++++ Input data ++++

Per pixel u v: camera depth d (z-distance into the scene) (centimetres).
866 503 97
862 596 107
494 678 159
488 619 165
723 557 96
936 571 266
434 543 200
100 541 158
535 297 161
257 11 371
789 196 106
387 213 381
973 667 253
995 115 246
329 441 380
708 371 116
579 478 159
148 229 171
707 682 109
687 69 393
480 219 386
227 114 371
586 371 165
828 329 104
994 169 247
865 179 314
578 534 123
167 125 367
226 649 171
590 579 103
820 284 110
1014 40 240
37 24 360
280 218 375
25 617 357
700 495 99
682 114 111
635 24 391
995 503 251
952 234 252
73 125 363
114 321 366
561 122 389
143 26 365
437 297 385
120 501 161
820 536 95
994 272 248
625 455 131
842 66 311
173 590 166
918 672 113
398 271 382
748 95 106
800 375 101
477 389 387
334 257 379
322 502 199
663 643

++++

Task instructions: Reproduce the records above exactly, character for character.

Output below:
Per pixel u v: camera depth d (z-distance into the scene) (centimetres).
866 503 97
862 596 107
494 678 159
488 619 165
723 557 96
936 571 266
434 543 200
100 541 158
535 297 161
257 11 371
789 196 106
387 213 381
973 667 253
995 115 246
329 441 380
708 371 116
579 478 159
148 229 171
707 682 109
687 69 393
480 219 386
227 114 371
586 371 165
828 329 104
994 169 247
865 179 314
578 534 123
167 125 367
226 649 171
590 579 103
820 284 110
1014 40 240
37 24 360
280 218 375
25 617 357
700 495 99
682 114 111
635 24 391
995 503 251
952 234 252
73 125 363
114 321 366
561 122 389
143 26 365
437 297 385
120 501 161
820 536 95
994 272 248
625 455 131
842 66 311
173 590 166
918 672 113
398 271 382
748 95 106
800 375 101
477 389 387
334 257 379
322 502 199
663 643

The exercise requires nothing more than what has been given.